2) 99% DE PROTEÇÃO CONTRA O HIV UMA PINÓIA. A PrEP tem por base o Truvada, duas medicações usadas no coquetel HIV (duas dentre as dezoito possíveis, segundo me explicou a infectologista), e que existem cepas do vírus resistentes a uma ou até mesmo às duas opções que compõem o remédio. Uma pessoa soropositiva que tenha começado a se tratar com elas e que tenha se tratado de maneira irresponsável, dia sim, dia não p.ex., pode ter “queimado essa etapa terapêutica”, i.e., feito com que a cepa dq é portadora se torne resistente a essas medicações: oras, caso eu me exponha a situação de risco com uma cepa dessas, a chance da medicação me proteger cai drasticamente, ainda que a pesquisadora me garanta que ela seja maior de qqr maneira — 90% de proteção na melhor das hipóteses, foi oq ela me disse, e 90% não é 99% e muito menos 100%.
3) PREJUDICAR UM POSSÍVEL FUTURO TRATAMENTO CONTRA O HIV. Caso eu me infecte enquanto estou tomando a medicação (seja por tomá-la de forma irresponsável, i.e., de forma não obsessiva, seja por estar lidando com uma cepa resistente), posso acabar queimando a possibilidade de usar essa medicação como base do meu coquetel para tratar-me da doença. Sendo a PrEP uma versão simplificada do coquetel, ou seja, inadequada para tratamento e controle da carga viral, tomá-la em simultâneo à infecção pode tornar a cepa que porto resistente à medicação e, com isso, diminuir as minhas possibilidades de tratamento.

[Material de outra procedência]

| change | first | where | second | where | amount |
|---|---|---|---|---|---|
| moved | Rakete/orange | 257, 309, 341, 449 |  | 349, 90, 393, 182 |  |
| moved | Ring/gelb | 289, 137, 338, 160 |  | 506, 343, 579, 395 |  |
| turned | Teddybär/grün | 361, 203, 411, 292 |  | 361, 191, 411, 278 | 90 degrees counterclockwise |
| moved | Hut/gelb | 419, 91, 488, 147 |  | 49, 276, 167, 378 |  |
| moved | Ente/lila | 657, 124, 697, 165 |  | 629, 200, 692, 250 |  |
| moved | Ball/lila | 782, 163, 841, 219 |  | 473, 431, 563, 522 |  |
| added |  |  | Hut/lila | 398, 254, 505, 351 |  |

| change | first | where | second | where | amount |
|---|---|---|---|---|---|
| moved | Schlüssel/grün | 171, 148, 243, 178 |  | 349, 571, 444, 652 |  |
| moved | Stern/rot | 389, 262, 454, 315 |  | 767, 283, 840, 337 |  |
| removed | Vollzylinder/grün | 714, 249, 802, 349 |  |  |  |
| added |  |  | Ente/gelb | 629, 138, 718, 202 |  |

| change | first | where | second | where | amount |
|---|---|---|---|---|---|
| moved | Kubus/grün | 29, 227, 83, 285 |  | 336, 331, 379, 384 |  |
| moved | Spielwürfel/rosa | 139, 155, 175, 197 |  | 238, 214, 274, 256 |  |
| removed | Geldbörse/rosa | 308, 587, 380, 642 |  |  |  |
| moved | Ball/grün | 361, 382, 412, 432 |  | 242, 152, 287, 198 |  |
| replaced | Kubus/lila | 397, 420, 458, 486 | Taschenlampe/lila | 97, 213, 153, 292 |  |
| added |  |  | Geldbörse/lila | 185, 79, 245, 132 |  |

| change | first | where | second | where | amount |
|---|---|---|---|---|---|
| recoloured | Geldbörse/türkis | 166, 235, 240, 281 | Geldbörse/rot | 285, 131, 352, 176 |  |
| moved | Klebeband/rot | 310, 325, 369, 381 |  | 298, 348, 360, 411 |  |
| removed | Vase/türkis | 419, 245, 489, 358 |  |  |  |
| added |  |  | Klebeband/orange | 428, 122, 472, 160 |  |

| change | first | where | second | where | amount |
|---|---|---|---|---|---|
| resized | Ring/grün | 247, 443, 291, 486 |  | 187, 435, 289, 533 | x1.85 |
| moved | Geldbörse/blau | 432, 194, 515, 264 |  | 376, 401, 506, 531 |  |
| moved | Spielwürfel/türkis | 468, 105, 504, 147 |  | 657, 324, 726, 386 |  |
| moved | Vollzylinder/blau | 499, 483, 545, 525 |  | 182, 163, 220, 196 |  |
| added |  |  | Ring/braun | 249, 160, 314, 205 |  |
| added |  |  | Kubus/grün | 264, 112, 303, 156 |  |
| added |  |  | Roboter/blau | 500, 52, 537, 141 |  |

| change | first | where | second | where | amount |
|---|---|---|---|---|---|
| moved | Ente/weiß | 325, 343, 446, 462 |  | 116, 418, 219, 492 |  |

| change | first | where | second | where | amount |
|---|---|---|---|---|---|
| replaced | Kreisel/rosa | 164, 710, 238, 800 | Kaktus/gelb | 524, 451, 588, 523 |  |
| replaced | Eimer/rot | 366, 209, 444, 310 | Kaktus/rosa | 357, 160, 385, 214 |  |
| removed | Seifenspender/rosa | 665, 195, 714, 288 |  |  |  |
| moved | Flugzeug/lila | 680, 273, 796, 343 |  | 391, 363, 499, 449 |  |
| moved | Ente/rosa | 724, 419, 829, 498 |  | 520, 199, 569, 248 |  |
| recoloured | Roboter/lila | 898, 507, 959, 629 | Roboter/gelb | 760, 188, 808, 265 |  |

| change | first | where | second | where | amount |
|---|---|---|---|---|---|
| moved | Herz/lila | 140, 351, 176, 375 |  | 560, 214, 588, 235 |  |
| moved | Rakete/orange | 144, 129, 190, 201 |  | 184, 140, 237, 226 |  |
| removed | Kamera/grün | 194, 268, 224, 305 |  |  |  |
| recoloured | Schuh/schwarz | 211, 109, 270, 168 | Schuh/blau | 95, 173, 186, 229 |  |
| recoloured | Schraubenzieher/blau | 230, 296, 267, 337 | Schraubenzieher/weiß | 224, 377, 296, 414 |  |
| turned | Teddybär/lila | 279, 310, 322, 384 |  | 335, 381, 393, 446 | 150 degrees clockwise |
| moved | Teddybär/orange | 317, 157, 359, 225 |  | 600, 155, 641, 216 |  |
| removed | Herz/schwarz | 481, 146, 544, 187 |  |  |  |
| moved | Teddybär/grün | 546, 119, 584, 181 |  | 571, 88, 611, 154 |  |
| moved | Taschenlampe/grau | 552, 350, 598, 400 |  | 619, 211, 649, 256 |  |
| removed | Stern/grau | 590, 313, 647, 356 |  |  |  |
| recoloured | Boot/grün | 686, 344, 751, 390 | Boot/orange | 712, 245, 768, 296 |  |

São dezoito as possibilidades do coquetel, mas cada uma delas apresenta uma série xis de efeitos colaterais e muitas vezes a pessoa prefere abandonar o tratamento a conviver com esses efeitos. Nesse sentido, eliminar duas opções de tratamento (que podem produzir no meu corpo efeito colateral não tão pesado quanto oq outras medicações produzem) é potencialmente arriscado.
4) DSTs E PrEP. A presença de outras DSTs pode aumentar a chance de infecção pelo HIV ainda que eu esteja sob tutela da PrEP, pois elas debilitam o meu sistema imunológico e, com isso, diminuem a taxa de proteção do remédio. Portanto é de extrema importância o acompanhamento médico constante em caso de repetidas relações sexuais desprotegidas, especialmente quando ocorram com parceires de sorologia desconhecida (i.e., pessoas que não têm um exame de sangue fresquinho, recente, pessoas comprovadamente soronegativas).